One night, lying in bed, saying goodnight to Rosie. Ben is there, too. We’re all squashed in, listening to a recording of Alan Bennett reading Winnie the Pooh, when Rosie says: “What happens if you get married again, Daddy?”
He pauses, caught off guard. “Well, I don’t think that’s going to happen. Not for a long time, I don’t think,” he says.
“But I don’t want another mummy!” she cries. “If you do that, I won’t ever go with you, Daddy. Never ever.”
“You only have one mummy,” he says. “That will never change.”
“I’ll always be your mummy,” I say.
“I love my mummy,” says Rosie and hugs me. “I don’t want another mummy.”
I hug her back, thinking, that’s my girl. I’ve never spoken to her about the possibility of her dad having another relationship – or me, for that matter. But five-year-olds today, right? A few months earlier, when she’d asked me why her dad doesn’t live with us and I explained we were separated she’d replied: “Oh! Now I have to tell my friends that my parents are split up.”

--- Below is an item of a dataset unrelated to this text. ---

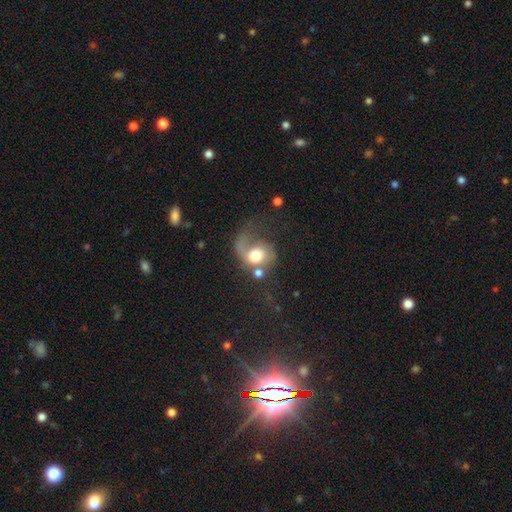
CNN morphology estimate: A smooth galaxy with no disk features (46%).

Vote fractions:
- Smooth or featured? smooth: 46% / featured or disk: 45% / star or artifact: 9%
- Merging? major disturbance: 45% / none: 21% / merger: 18% / minor disturbance: 15%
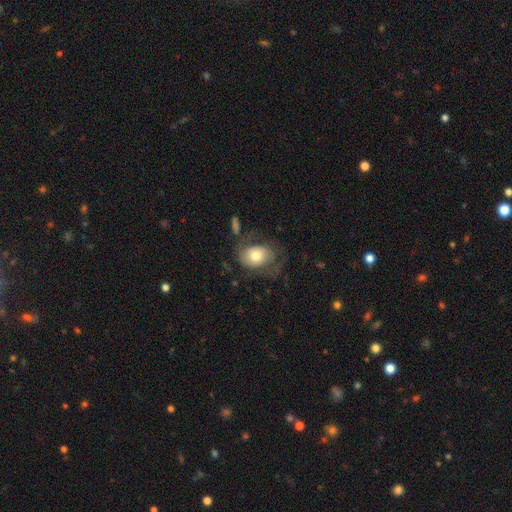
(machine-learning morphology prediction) The model was most divided on "merging": none: 41%, major disturbance: 31%, minor disturbance: 23%, merger: 4%. More confident: how rounded — in between (67%); smooth or featured — smooth (57%).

Anyway, that hug from my little girl. And that spontaneous expression of total loyalty – well, it caught me by surprise, too. Because even though Rosie is only five, she and I have had a fraught relationship. It’s my fault. I’m strict. I shout. I am wholly unpleasant sometimes. There is no excuse. I am this person: the impatient, shouty mother. I hate myself often, because each day I fail in so many ways. Sometimes, within hours of waking up.

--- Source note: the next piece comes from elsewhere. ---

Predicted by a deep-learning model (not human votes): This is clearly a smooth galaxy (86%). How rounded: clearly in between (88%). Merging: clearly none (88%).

I will not shout today, I vow as I greet another morning. I hum to myself as I cut mango and strawberries for Rosie’s breakfast. But as the minutes tick away from us in that last dash to get out the door in time – as Rosie faffs yet again when I’ve asked her to get dressed for the eighth time that morning – my volume increases dramatically. Inevitably, as the door is locked behind us, Rosie runs ahead of me in exasperation and hurt – runs away from me as we tread the mile to school.
I see her little legs pumping up the road and I can see her in the future – out of reach, surly and probably always feeling like she isn’t good enough because her mum shouted at her nearly every day. I can see it even as I’m doing it. And yet it happens each time. And then I hate myself. I hate myself because I know that this is the type of thing that leads people into alcohol and drugs, right? What if all of this makes her find self-worth in dangerous behaviours? What if she ends up ruined – all because of me?
Every week, I find myself apologising to her, telling her how much I love and care about her. Explaining to her that even if I’m shouting, it’s because I’m impatient, not because I don’t love her. Telling her that she really is a wonderful, clever, beautiful child and that much of my strictness and pushiness is down to how much I care for her.
I tell her, I don’t give her treats every day, because I care about her. Because it’s not good for her health. If I didn’t care, she’d be eating sweets and cakes for every meal, because that’s the easy path to take. She sort of understands. But that doesn’t make it right for me to shout. And she knows that. She has said, on more than one occasion, that she is going to write to Santa to ask him to help me not shout any more. I tell her this is a good idea. And then I hate myself some more.
And so, this memory – this memory of my little girl turning to me and hugging me and telling me she doesn’t want anyone but me for her mummy, despite everything. I cling to it. And I hope she never changes her mind.